Heb je al zijn werk herlezen?
Schaevers: “Uiteraard. Cruciale werken als Het verdriet van België heb ik zelfs een keer of zes, zeven gelezen in de loop van die jaren.
“Terwijl ik aan het ploeteren was met de feiten, was dat mijn grootste plezier, en misschien ook wel de grootste verrassing: dat zijn fictie zo fris is gebleven.
“In zijn literaire werk bespeelde Claus alle registers: kort en lang, hard en zacht, grimmig en speels, toegankelijk en weerbarstig. Maar vlak werd hij nooit, en geestig was hij altijd. Ik kan hem blijven lezen.”
In de proloog van De levens van Claus zet je hem neer als een pathologische leugenaar.
Schaevers: “Pardon: als een man die zijn leven mythologiseerde, die de dingen verfraaide.
“Pathologisch liegen schreef hij liever aan zijn vader toe: die wist niet wanneer hij loog, zei Claus, en hij wél.
“Liegen was voor hem een kwestie van etiquette. Zijn filosofie was: door de waarheid te omzeilen, vermijd je conflicten en vergemakkelijk je de sociale omgang.
“En schrijven zag hij als een chiquere vorm van liegen.”
Je citeert zijn zoon Arthur Kristel: ‘Alleen als hij met een hamer op zijn vinger slaat, krijg je direct en ongefilterd te horen wat hij denkt.’ Ga er maar aan staan, als biograaf.
Schaevers: “Mijn voordeel was dat ik de mythe Claus heel goed kende. Ik heb ze namelijk zelf mee vormgegeven in Groepsportret, het boek met citaten uit zijn verzamelde interviews dat uitkwam ter gelegenheid van zijn 75ste verjaardag, en dat ik in nauw overleg met hem heb samengesteld.
“In die periode heeft hij tegen mij gezegd:
‘Ik heb mijn hele leven dingen verzonnen, en daar moet het maar bij blijven.

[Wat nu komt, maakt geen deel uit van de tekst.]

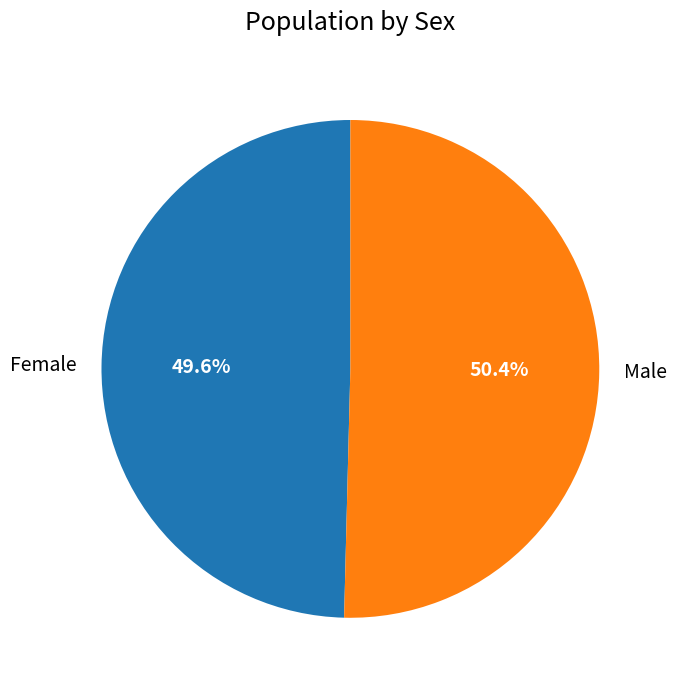

What is the ratio of the value at Female to the value at Male?

1.0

Het zou iemand tien jaar kosten om waarheid en leugen uit elkaar te halen.’”
De nagel op de kop! Hoe heb je het opgelost?
Schaevers: “Door er zoveel mogelijk andere stemmen bij te halen. Ik heb een loopbaan in de journalistiek achter de rug, voor mij is het interview een zeer valabel werkinstrument.

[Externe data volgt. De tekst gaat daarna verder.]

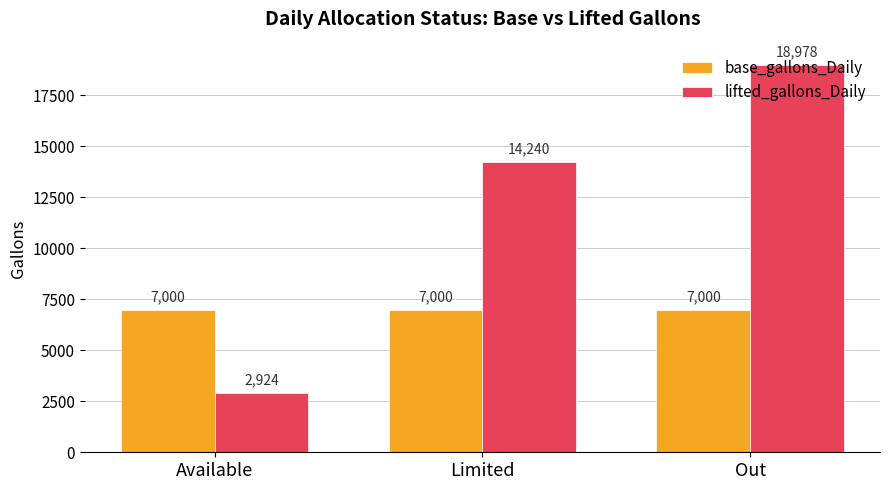

The value of lifted_gallons_Daily at Out is 32699.7. True or false?

False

“Ik geef er wellicht meer gewicht aan dan de literatuurwetenschapper die zich strikt aan de vuistregels van de historische kritiek houdt: één getuige is geen getuige, geschreven bronnen primeren op orale.
“Ik weet uit ervaring dat die ene getuige cruciaal kan zijn. Het ligt eraan wie het is, uiteraard, je moet zijn of haar geloofwaardigheid kunnen inschatten.
“De vrouw die vijf jaar Claus’ minnares is geweest, heeft in een biografie meer belang dan de collega-schrijver die hem twee keer tegen het lijf is gelopen.
“Natuurlijk, interviews kunnen tricky zijn. Het menselijk geheugen is zo onbetrouwbaar als wat.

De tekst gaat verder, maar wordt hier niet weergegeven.